ボールパイソンの餌やり完全ガイド|冷凍マウス/ラットのサイズ・頻度・解凍法・月額コストまで
ボールパイソン飼育で一番つまずきやすいのが「餌やり」です。結論はシンプルで、失敗の9割はここを外しています。
まず最重要の正解
- サイズ:「胴の一番太い部分」と同じ太さ(目安:体重の7〜12%)
- 頻度:ベビーは4〜7日、ヤングは7〜10日、アダルトは10〜21日(太り具合で調整)
- 解凍:中まで完全解凍 → 仕上げに40〜45℃で“体温寄せ”(熱すぎNG)
- 食後:48時間は触らない(吐き戻し予防)
本記事の前提(この範囲なら安全に運用しやすい)
- 主食:冷凍マウス / 冷凍ラット(どちらも可。体格が上がるほどラットが運用しやすい)
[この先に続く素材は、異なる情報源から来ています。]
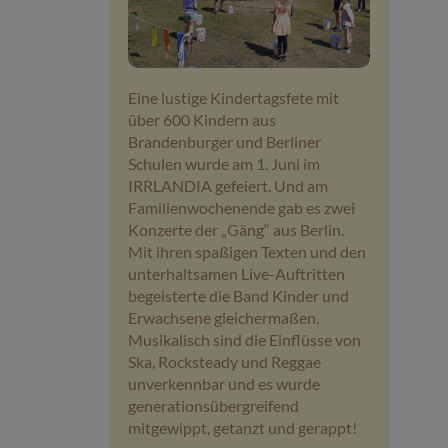
Veranstaltungen
Baumpaten
Eine lustige Kindertagsfete mit
über 600 Kindern aus
Kontakt
Brandenburger und Berliner
Schulen wurde am 1. Juni im
IRRLANDIA gefeiert. Und am
Familienwochenende gab es zwei
Konzerte der „Gäng“ aus Berlin.
Mit ihren spaßigen Texten und den
unterhaltsamen Live-Auftritten
begeisterte die Band Kinder und
Erwachsene gleichermaßen.
Musikalisch sind die Einflüsse von
Ska, Rocksteady und Reggae
unverkennbar und es wurde
generationsübergreifend
mitgewippt, getanzt und gerappt!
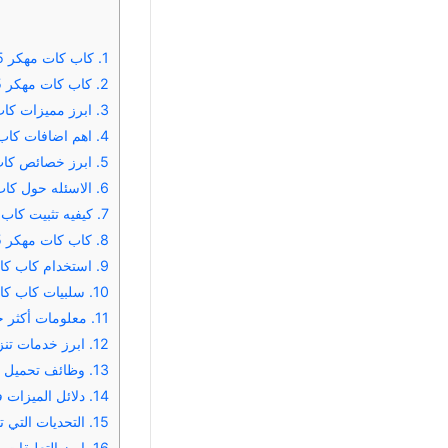
1.
كاب كات مهكر 2025 CapCut APK تنزيل كاب كات
2.
كاب كات مهكر 2025 CapCut APK كاب كات مهكر
3.
ابرز مميزات كاب كات مهكر 
4.
اهم اضافات كاب كات CapCut مهكر اخر اصدا
5.
ابرز خصائص كاب كات CapCut APK اخر اصد
6.
الاسئله حول كاب كات
7.
كيفيه تثبيت كاب كات مهكر ut
8.
كاب كات مهكر 2025 اخر اصدار كاب كات مهكر
9.
استخدام كاب كات 2025 CapCut APK كا
10.
سلبيات كاب كات مهكر 2025 اخر اص
11.
معلومات أكثر حول 
12.
ابرز خدمات تنزيل كاب كات 2025
13.
وظائف تحميل كاب كات 
14.
دلائل الميزات في كاب
15.
التحديات التي تواجه كاب 
16.
ابرز التعليقات حول ك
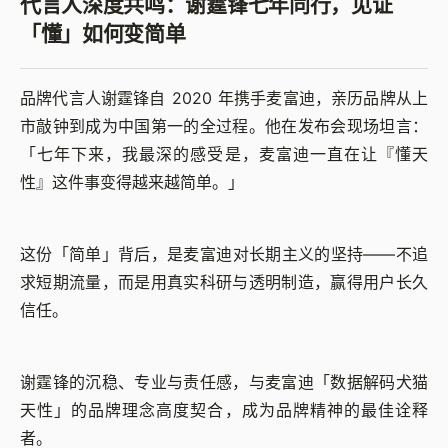
代言人深度共鸣：谢霆锋七年同行，见证
「懂」如何变简单
品牌代言人谢霆锋自 2020 年携手麦富迪，亲历品牌从上
市敲钟到成为中国第一的全过程。他在发布会现场坦言：
「七年下来，我最深的感受是，麦富迪一直在让『懂天
性』这件事变得越来越简单。」
这份「简单」背后，是麦富迪对长期主义的坚持——不追
求短期流量，而是用真实科研与透明制造，赢得用户长久
信任。
谢霆锋的沉稳、专业与责任感，与麦富迪「数据解码犬猫
天性」的品牌理念高度契合，成为品牌精神的最佳诠释
者。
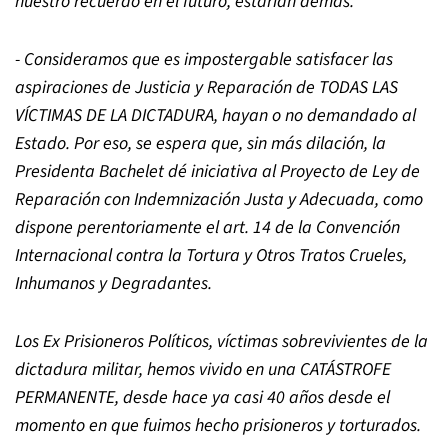
nuestro recuerdo en el futuro, estarían demás.
- Consideramos que es impostergable satisfacer las
aspiraciones de Justicia y Reparación de TODAS LAS
VÍCTIMAS DE LA DICTADURA, hayan o no demandado al
Estado. Por eso, se espera que, sin más dilación, la
Presidenta Bachelet dé iniciativa al Proyecto de Ley de
Reparación con Indemnización Justa y Adecuada, como
dispone perentoriamente el art. 14 de la Convención
Internacional contra la Tortura y Otros Tratos Crueles,
Inhumanos y Degradantes.
Los Ex Prisioneros Políticos, víctimas sobrevivientes de la
dictadura militar, hemos vivido en una CATÁSTROFE
PERMANENTE, desde hace ya casi 40 años desde el
momento en que fuimos hecho prisioneros y torturados.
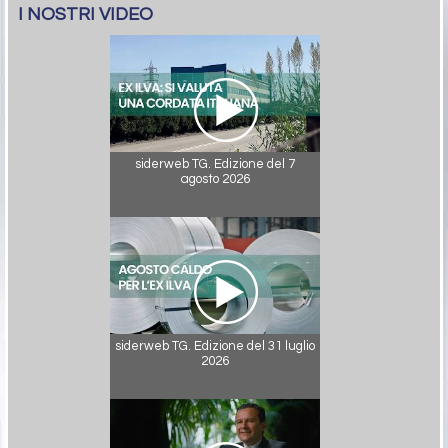
I NOSTRI VIDEO
siderweb TG. Edizione del 7
agosto 2026
siderweb TG. Edizione del 31 luglio
2026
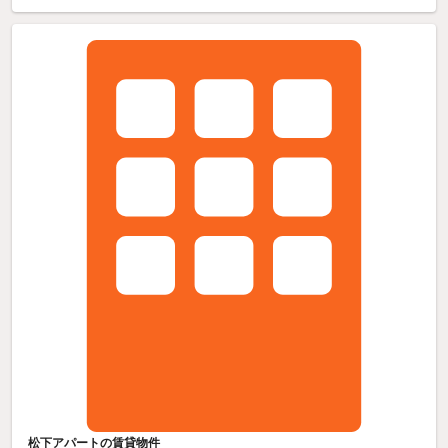
松下アパートの賃貸物件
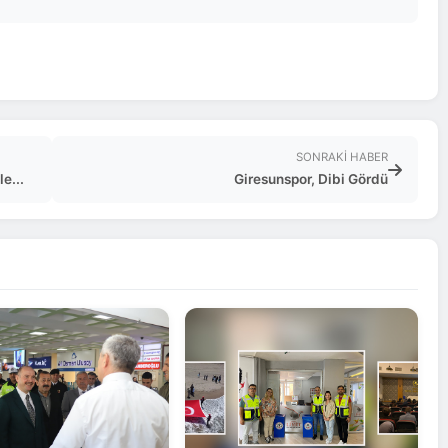
SONRAKI HABER
e...
Giresunspor, Dibi Gördü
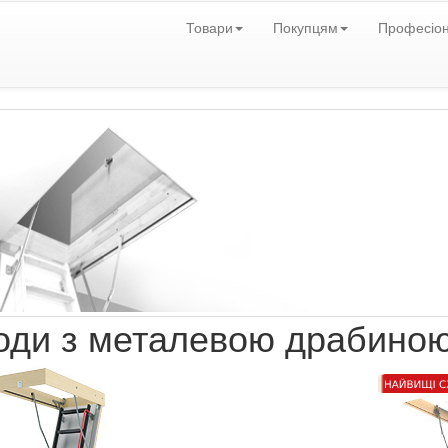
Товари
Покупцям
Професіо
оди з металевою драбино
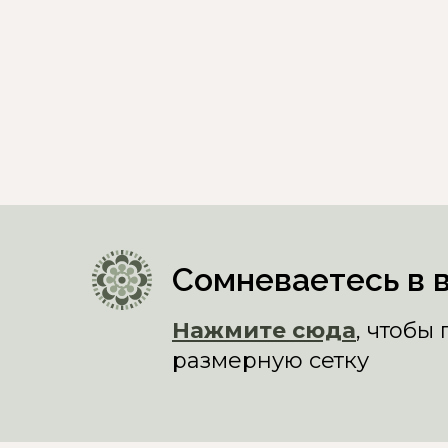
Сомневаетесь в 
Нажмите сюда
, чтобы
размерную сетку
- 基本ルール:餌は「太さ合わせ」+「体重%」でダブル確認
- 目的:拒食や吐き戻しを避けつつ、成長期はしっかり、成体は太らせない
1) まずは「餌のサイズ」を決める(最重要)
A. いちばん簡単:太さ合わせ
餌(マウス/ラット)は蛇の胴体で一番太い部分と同じ太さが基本。大きすぎると拒食・吐き戻しの原因、小さすぎると成長が鈍って「常に空腹」になりがちです。
B. 迷ったら:体重%で決める(より正確)
目安として、成長期:体重の10〜12%、成体:体重の5〜8%くらいを狙うと安定します(肥満なら下げる)。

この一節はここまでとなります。